The gospel for the First Sunday in Lent tells the story, prior to the beginning of his public ministry, of Jesus’ temptation in the wilderness. In effect, Satan confronts him with the question we all struggle with and sometimes hear verbally: “Who do you think you are?” If you’re really the messiah, Satan says, then prove it. He assumes being the messiah is a defined thing. To each of the temptations, however, Jesus responds, “No, that’s not me. I know who I am and those things aren’t me.”

Who are you? In the Ash Wednesday liturgy when the ashes are applied, a verse from the ancient book of Genesis is recited: “Remember: you are dust and to dust you shall return.” This verbal slap-in-the-face is part of a reality check given by God to Adam and Eve after their misadventure with the serpent. However wonderful that fruit was, here’s the truth: You’re still going to die. Ouch.

Recently, however, those words have taken on a new meaning, perhaps more dignified and certainly more awesome. The use of ash is appropriate: scientists tell us we aren’t just any dust but carbon-based dust. That’s the stuff of life. And we can trace that dust to a pretty amazing origin. All this carbon-based stuff was created in the furnace-interior of the universe’s earliest stars and then scattered in all directions, across billions of light-years, in their dramatic explosive deaths. We are all literally made of star dust.

And think what’s been made of that dust! Those atoms have been arranged and re-arranged over countless evolutionary ages and eons—to us! Those stellar building blocks now form our skin and bones, muscles and organs, systems and fluids, and the most amazing entity perhaps in the entire universe, that grayish blob at out top we call “our brain.” It is that organ which has evolved over millions and billions of years to ask this question: Who am I?

It is the dizzying reality of modern life that we change our public identity almost as fast and as often as we change our clothes. We move in and out of so many roles in the course of our life it is little wonder we often find our selves in a daze wondering: Who am I—really?
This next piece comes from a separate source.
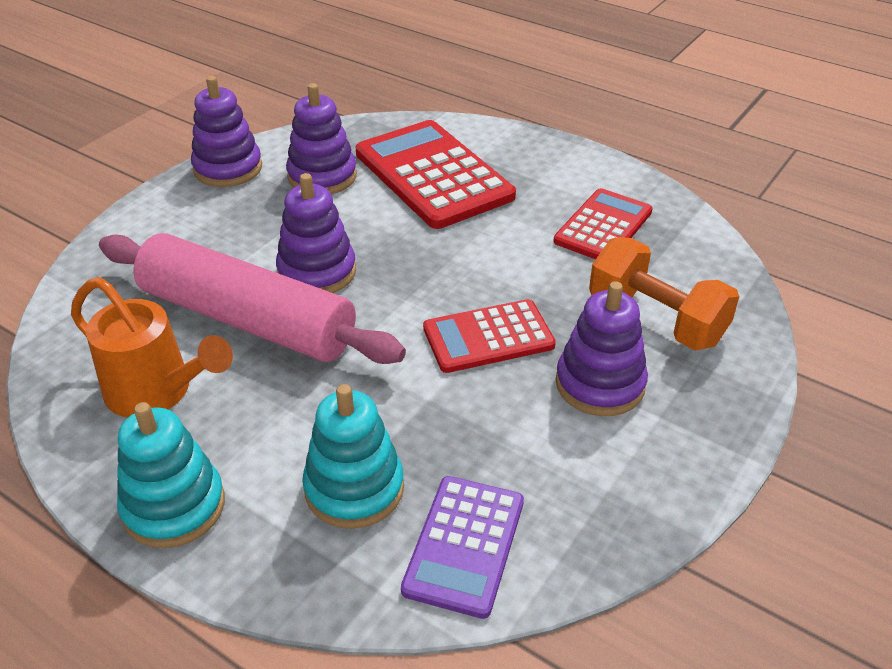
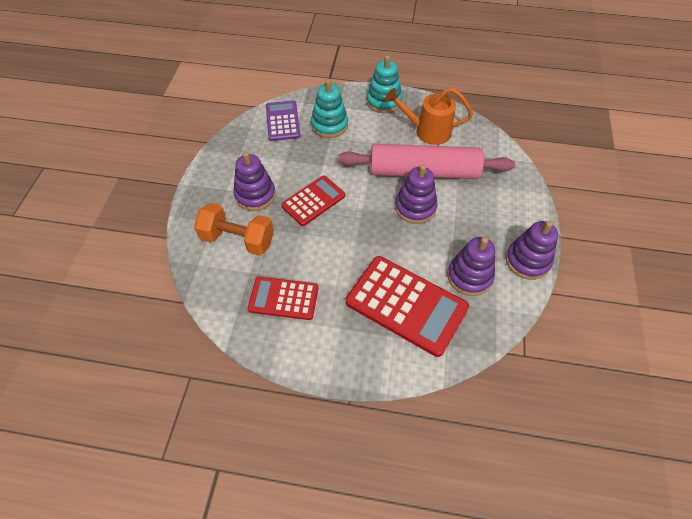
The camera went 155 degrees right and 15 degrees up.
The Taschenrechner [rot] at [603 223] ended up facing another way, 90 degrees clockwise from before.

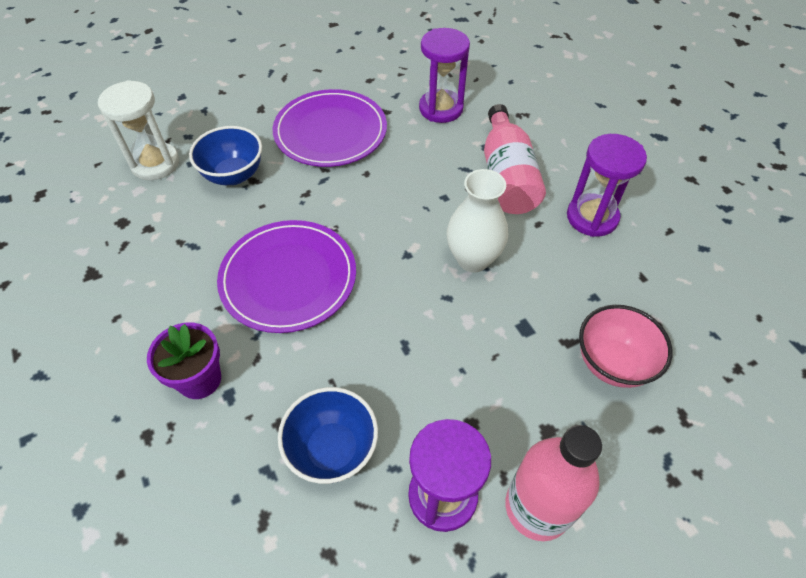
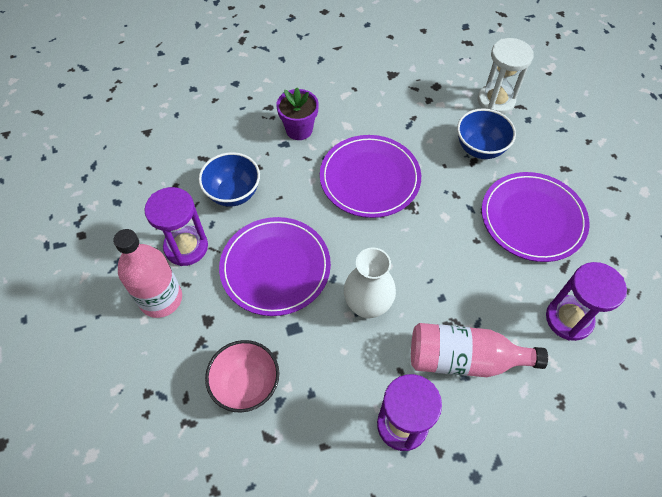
The camera went 100 degrees right and 5 degrees up.
The second view gained the Teller [lila] at [275 266].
The gospels imply that one reason Jesus can resist Satan’s temptations is because of a prior event. At his baptism by John, Jesus hears a voice declare, “You are my son.” So in our own baptisms it is announced that each of us is also a "child of God.” In the Psalms it says we are “little lower than the angels” and, as Jesus reminds his audience, that we are “gods.” And we should remember that in Genesis at the end of his creating God looks at everything he has made, including human beings, and declares it all to be “very good.”

We are amazing creatures. We have come to this point following an amazing evolutionary, cultural and historical journey. It is a journey which we are still on, beckoning us forward to an infinite future. The twists and turns of our individual lives can easily leave us dazed and confused: Where am I? What am I? Who am I? Lent is a gift of time to step back from all that and be reminded of our true and essential identity: We are dust but it is the dust of the universe, filled with the very breath of God.

2 comments:

Anonymous said...

When we think our lives are chaos, we just have to look back at where we've been. In the stars. David Mc

Doug Kings said...

Agree David--it can help put things in perspective.